Неожиданно в палате появляется Гудвин Сеффле. Меня удивляет, что до сих пор я никогда не видел его стоящим. Он всегда сидел за столом.
— Мы тебя выписываем.
— Господи, спаси и помилуй. Вы мне доверяете?
— Человек, который пытался лишить себя жизни, всегда может повторить свою попытку. Но я знаю, что ты сильный. Многое из того, что ты мне сказал, убедило меня, что ты хочешь жить, несмотря ни на что.
— Марианне тоже хотела.
— С твоей стороны неумно осложнять мою работу. К тому же я не могу помешать тебе уйти чисто юридически. Я только очень прошу тебя продолжать принимать таблетки, которые я тебе выписал.
— Я действительно в этом нуждаюсь?
— Ты думаешь, что и Марианне могла в них нуждаться?
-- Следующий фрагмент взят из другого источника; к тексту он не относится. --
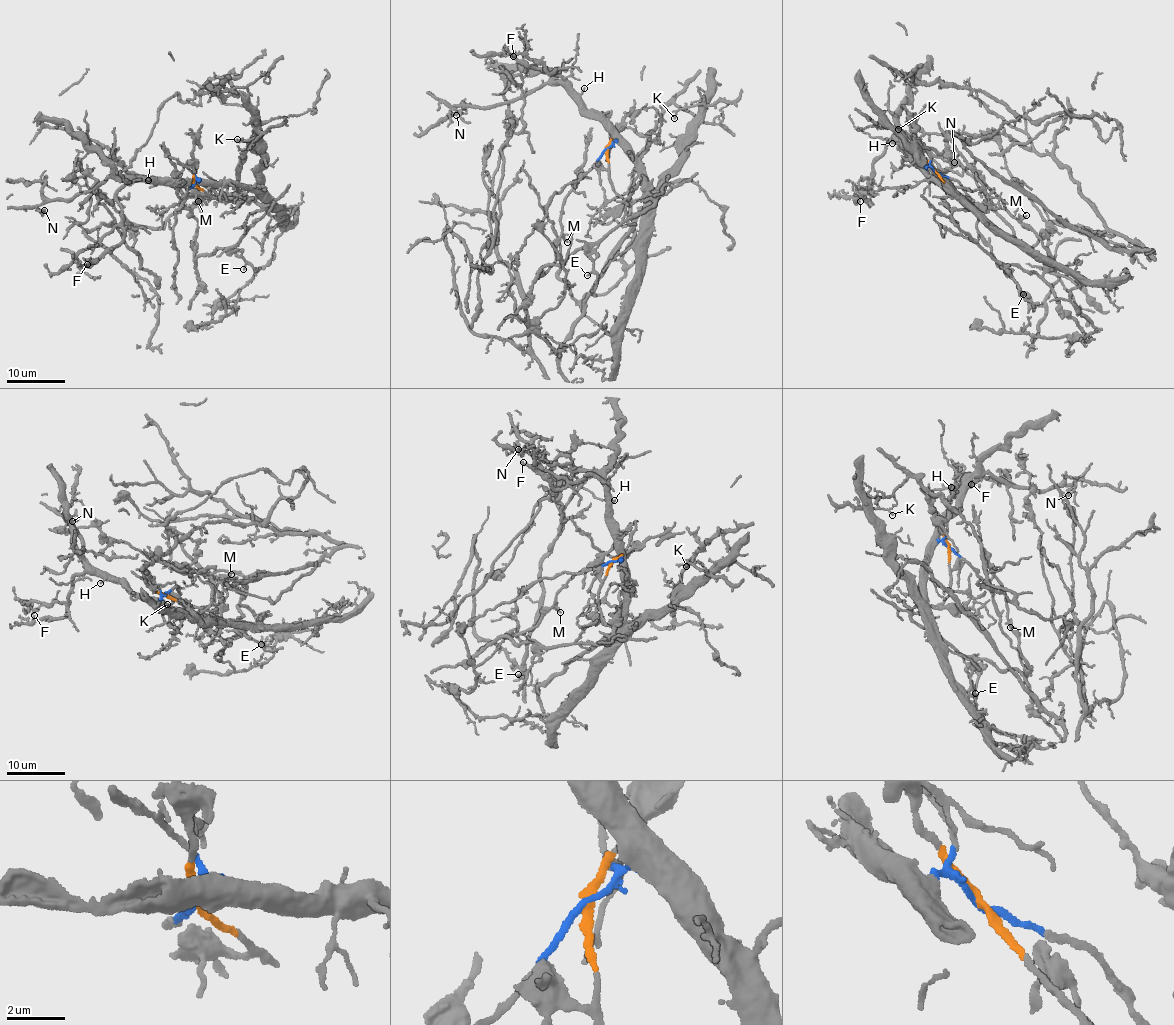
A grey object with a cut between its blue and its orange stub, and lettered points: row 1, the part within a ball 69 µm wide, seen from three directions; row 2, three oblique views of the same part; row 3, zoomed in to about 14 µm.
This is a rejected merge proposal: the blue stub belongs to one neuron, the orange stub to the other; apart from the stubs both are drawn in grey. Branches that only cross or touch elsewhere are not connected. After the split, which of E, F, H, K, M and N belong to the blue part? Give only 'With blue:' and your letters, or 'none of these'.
With blue: F, H, K, N

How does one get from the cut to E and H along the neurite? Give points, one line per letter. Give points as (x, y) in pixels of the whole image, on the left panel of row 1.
E: (194, 184), (207, 193), (224, 198), (254, 201), (265, 211), (233, 248), (245, 262), (244, 269)
H: (194, 184), (198, 179), (162, 184), (148, 179)

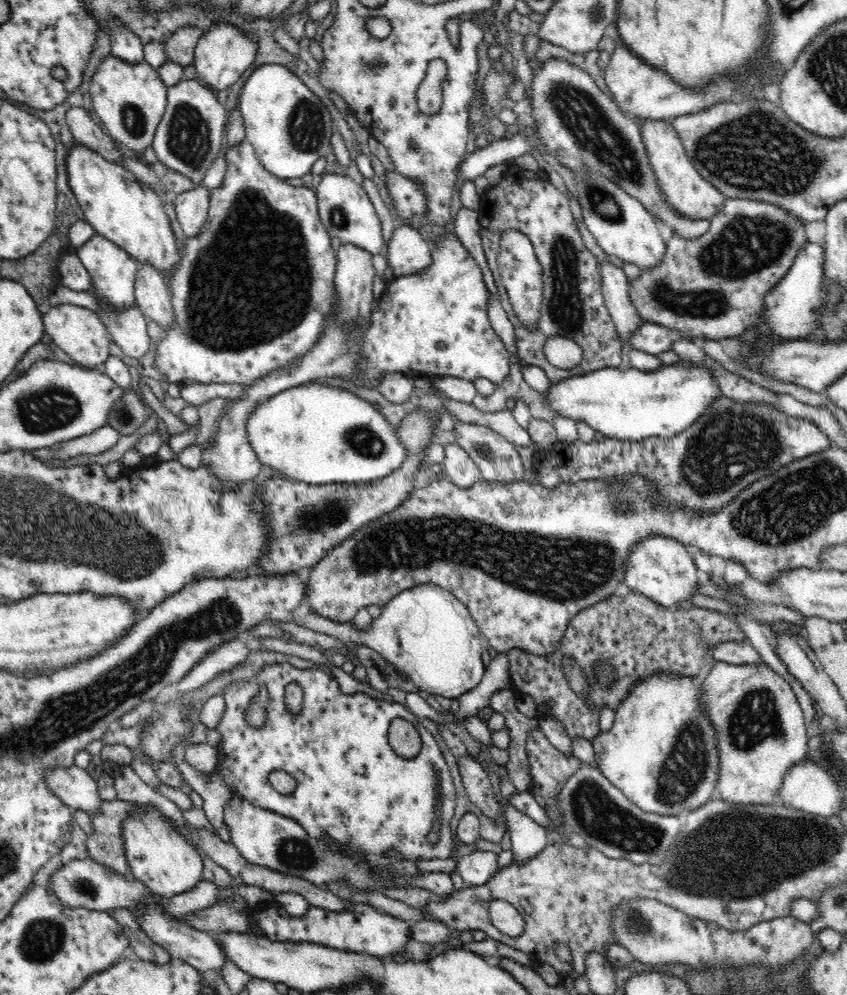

— Вы прекрасно знаете: если бы она принимала таблетки, все было бы иначе.
— Вот именно.
— Но она их не принимала. Потому что горе не дает мертвым умереть.
— Ну и упрям же ты, Аксель Виндинг.
Но он меня отпускает. Разрешает мне вернуться в дом Скууга. Задерживать меня он больше не может. Я выдержал все испытания. Мы говорили о Шумане и о жизни на дне реки. Я отвечал на вопросы и ставил крестики там, где нужно. Теперь Гудвин Сеффле многое обо мне знает. У меня нет суицидальных наклонностей. Просто мне хотелось умереть. Он считает, что я сделал это в приступе острого помешательства. Стоит июнь. Лето 1971 года. Сирень уже отцвела, но расцвели другие цветы. Маргаритки и герань. Лобелия и хризантемы. Кусты роз на ухоженных клумбах у кирпичных стен. Яркое великолепие жизни. Солнце светит до самого вечера. Это так грустно.